Nace en Carmelo un movimiento contracultural y alternativo que aplica la técnica del stencil en lo urbano

 

Algunos solo vieron la figura de Hugo Buenahora bajo el pie de una cruz en doble avenida. Pocos sospechaban que detrás de esa idea hay un movimiento alternativo de comunicación que comenzará a poblar la ciudad de personalidades carmelitanas que se destacaron pero nunca han sido reconocidas por el establishment local.

El stencil es un movimiento cultural contestatario que propone la comunicación alternativa y la contracultura. Son manifestaciones surgidas en escenarios de resistencia cultural. Por eso el grupo trabaja en el más absoluto anonimato.  «Nos pusimos en contacto con ustedes porque fueron los que más interesados se mostraron por la cultura del stencil y no se detuvieron tanto en la figura de Hugo Buenahora que fue nuestra primera producción de otras que vendrán,» dice «Mario», un nombre que creamos para proteger su identidad.

En el stencil hay manifestaciones que  son una respuesta que intenta impulsar otras formas de transmitir conocimiento e información de manera diferente «el colocar en la base de la cruz a Hugo no fue una casualidad. Es un lugar que no tiene identificación, no hay una placa ni una señalización que indique para que está allí la cruz, ese stencil intenta transmitir algo, por eso muchas veces hay gente que le divierte y otras que se pueden molestar.»

El stencil plantea que la cultura en las actuales sociedades capitalistas tiene una doble función, por un lado, es instrumento de difusión masiva de valores que afianzan las desigualdades entre las gentes y los pueblos; y por el otro se convierte en simple mercancía susceptible intercambiada como cualquier articulo lo cual implica que esté sujeta a estar manejada por relaciones económicas, perdiendo su autonomía y con ello su capacidad creadora.
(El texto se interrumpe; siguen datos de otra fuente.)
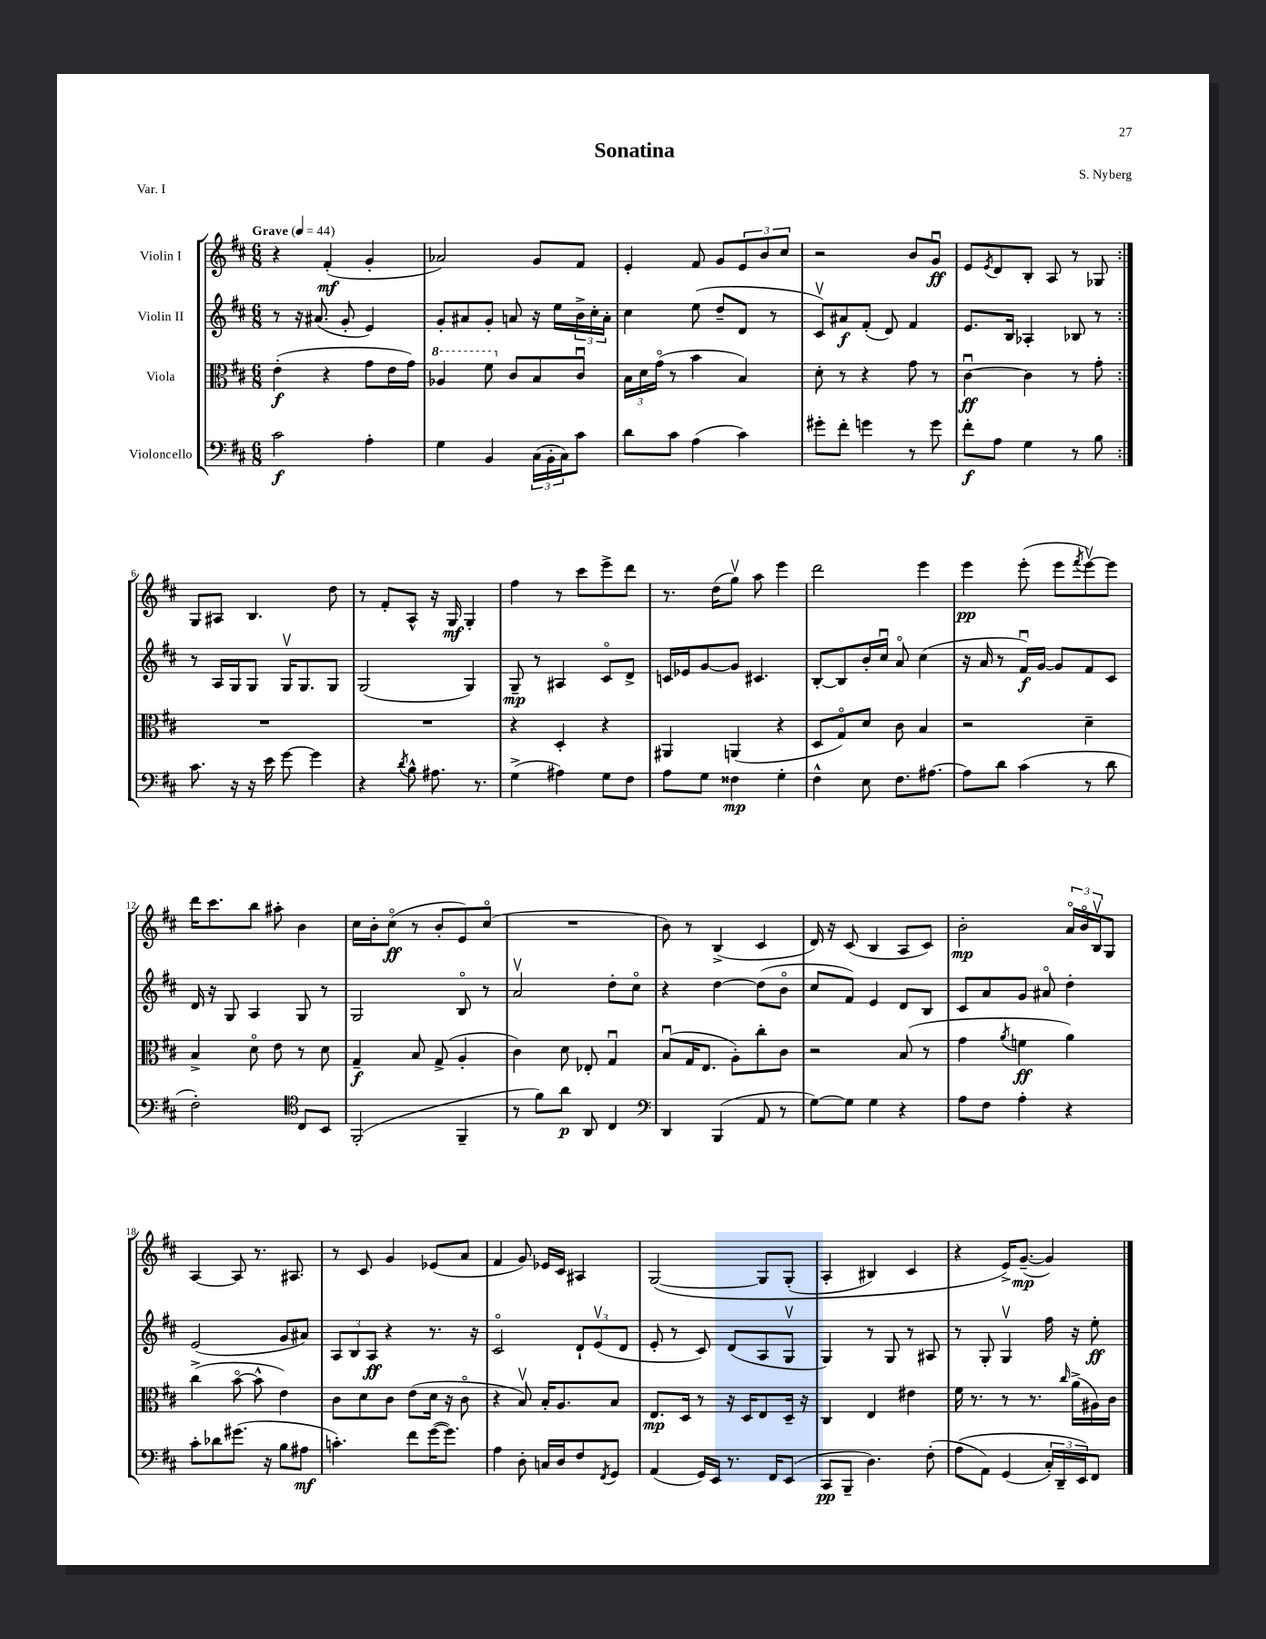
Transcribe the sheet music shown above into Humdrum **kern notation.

Frente a ello surgen propuestas en “contra” de aquella especulación de la cultura, las cuales hacen critica a ello desde diferentes formas de comunicar y expresar la deshumanización que produce la cada vez más creciente economización de todas las esferas de la vida humana, producto del sistema actual.

«El trabajo con el stencil lo hacemos con placas de rayos X, conformamos un modelo gráfico que sea de impacto, que diga algo, una mirada rápida y estéticamente llamativa», nos dice Mario.
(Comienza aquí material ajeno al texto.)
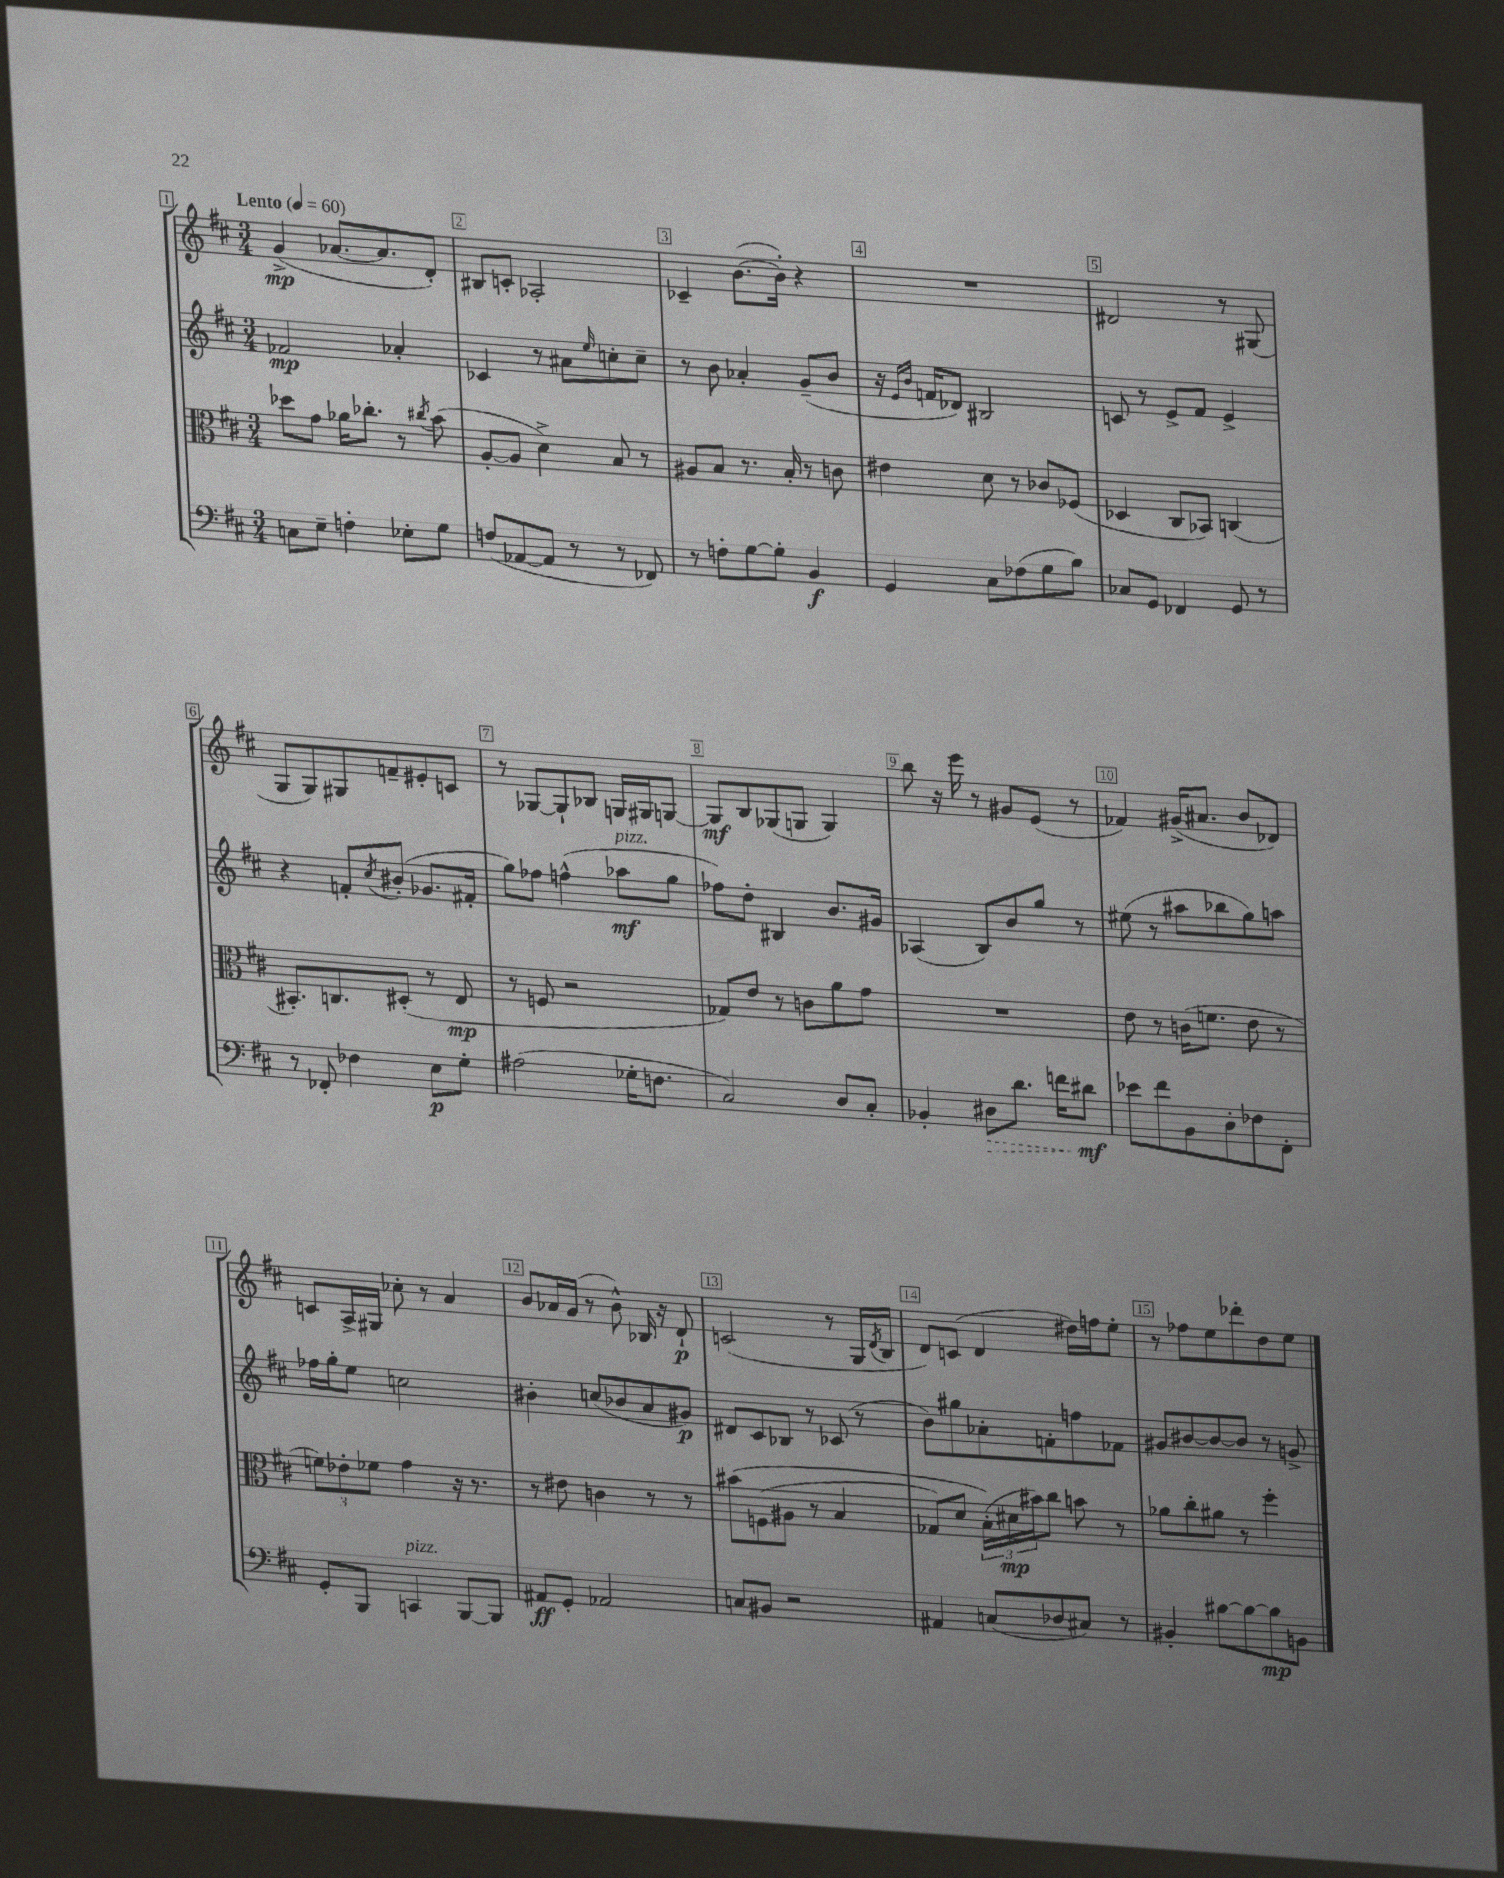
<<
\new StaffGroup <<
\new Staff = "s0" {
    \clef treble \key d \major \numericTimeSignature \time 3/4 \tempo "Lento" 4 = 60
    g'4->\mp( aes'8.~ aes'8. d'8-.) |
    bis8 c'8-. aes2-. |
    ces'4-- b'8.~( b'16-.) r4 |
    R2. |
    dis'2 r8 gis8( |
    g8 g8) gis8 f'8-- eis'8-. c'8 |
    r8 ges8~ ges8-! bes8 g16 gis16 g8~ |
    g8\mf b8 ges8( g8 g4) |
    b''8 r16 e'''16 r8 gis'8 e'8( r8 |
    fes'4) gis'16->( ais'8. b'8 des'8) |
    c'8 a16-> gis16 ces''8-. r8 a'4 |
    b'8 aes'16 g'16( r8 b'8-^) bes16 r16 d'8-!\p |
    c'2( r8 g16 \acciaccatura { d'8 } b16 |
    d'8) c'8( d'4 dis''16) f''16 e''8-. |
    r8 fes''8 e''8 des'''8-. d''8 e''8 \bar "|." |
}
\new Staff = "s1" {
    \clef treble \key d \major \numericTimeSignature \time 3/4
    fes'2\mp aes'4-. |
    ces'4 r8 ais'8 \grace { e''16 } c''8-. c''8-- |
    r8 b'8 aes'4-. g'8--( b'8 |
    r16 \grace { e'16 b'16 } f'16 des'8) bis2 |
    c'8 r8 e'8-> fis'8 e'4-> |
    r4 f'8-. \acciaccatura { cis''8 } bis'8-.( ges'8. fis'16-. |
    g''8) fes''8 f''4-^( aes''8\mf^\markup { \italic "pizz." } g''8 |
    fes''8) d''8-. bis4 b'8. gis'16 |
    aes4( b8) b'8 g''8 r8 |
    eis''8( r8 ais''8 bes''8 g''8) a''8 |
    fes''16 g''16-. e''8 c''2 |
    bis'4-. c''8( bes'8 a'8 gis'8\p) |
    dis'8 cis'8 bes8 r8 ces'8( r8 |
    b'8) gis''8 aes'8-. f'8-. f''8 fes'8 |
    gis'8 bis'8~ bis'8~ bis'8 r8 g'8-> \bar "|." |
}
\new Staff = "s2" {
    \clef alto \key d \major \numericTimeSignature \time 3/4
    des''8 g'8 aes'16 ces''8.-. r8 \acciaccatura { cis''8 } b'8( |
    a8~-. a8 d'4->) b8 r8 |
    ais8 b8 r8. b16-. r8 c'8 |
    eis'4 d'8 r8 ces'8 fes8( |
    des4 cis8 bes,8) c4( |
    bis,8.-.) c8. dis8-.( r8 e8\mp |
    r8 f8 r2 |
    ges8) e'8 r8 c'8 a'8 g'8 |
    R2. |
    e'8 r8 c'16( f'8. e'8 r8 |
    \tuplet 3/2 { f'8) ees'8-. fes'8 } g'4 r16 r8. |
    r8 eis'8 c'4 r8 r8 |
    bis'8\( f8( ais8 r8 b4 |
    ges8) d'8 \tuplet 3/2 { b16-.(\) dis'16\mp bis'16) } cis''8 b'8 r8 |
    aes'8 cis''8-. ais'8 r8 fis''4-. \bar "|." |
}
\new Staff = "s3" {
    \clef bass \key d \major \numericTimeSignature \time 3/4
    c8 e8-- f4-. ees8-. g8 |
    f8( aes,8~ aes,8 r8 r8 fes,8) |
    r8 f8-. g8~ g8-. b,4\f |
    g,4 cis8 fes8( g8 b8) |
    ces8 g,8 fes,4 g,8 r8 |
    r8 fes,8-. fes4 e8\p g8-. |
    ais2( ges16-. f8. |
    cis2) d8 cis8-. |
    bes,4-. \once \override Hairpin.style = #'dashed-line dis8\> d'8. f'16 dis'8\mf\! |
    ees'8 fis'8 b,8 d8-. fes8 fis,8-. |
    g,8-. b,,8 c,4^\markup { \italic "pizz." } b,,8~ b,,8 |
    ais,8\ff g,8-. aes,2 |
    c8 bis,8 r2 |
    ais,4 c8( des8 cis8) r8 |
    bis,4-. bis8~ bis8~ bis8\mp b,8 \bar "|." |
}
>>
>>
\layout { \context { \Score \override BarNumber.break-visibility = ##(#f #t #t) barNumberVisibility = #all-bar-numbers-visible \override BarNumber.stencil = #(make-stencil-boxer 0.1 0.3 ly:text-interface::print) } }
“Se desarrolla en un escenario público como la calle, a diferencia del museo o la galería. Es artístico porque en su realización se aplica el diseño y el dibujo como forma de expresión y es propagandístico porque su finalidad es divulgar, comunicar, anunciar y denunciar” explica Mario.  También comenta «que además de ser una herramienta estética de divulgación, es para ellos una forma de expresión política.»

«Al ser puesto un stencil en la calle genera expectativa y conocimiento sobre determinada realidad, ésto contribuye a que la gente conozca o por lo menos tenga alguna inquietud sobre lo que aparece expresado en la calle”, explica el artista.

«En las próximas semanas iremos poblando de figuras carmelitanas que hicieron cosas por la ciudad y fueron olvidadas por la cultura oficial. Vamos a ser atrevidos, pondremos en evidencia a esos silencios que existen en todas las ciudades y la nuestra no escapa a ellos.» Le preguntamos quiénes van aparecer y nos responde «es top secret», son varios, van a impactar porque es un homenaje a gente valiosa.

Dame solo un nombre le pido y me dice «hay un poeta que fue importante, artistas totalmente olvidados, se trata de eso del olvido oficial, ninguna calle los nombra, ninguna plazoleta, gentes sin placas ni recuerdos, sin honores, vamos a mostrarlos, homenajearlos y que la cultura oficial se empache de ellos.»

Stencil en memoria de Hugo Buenahora.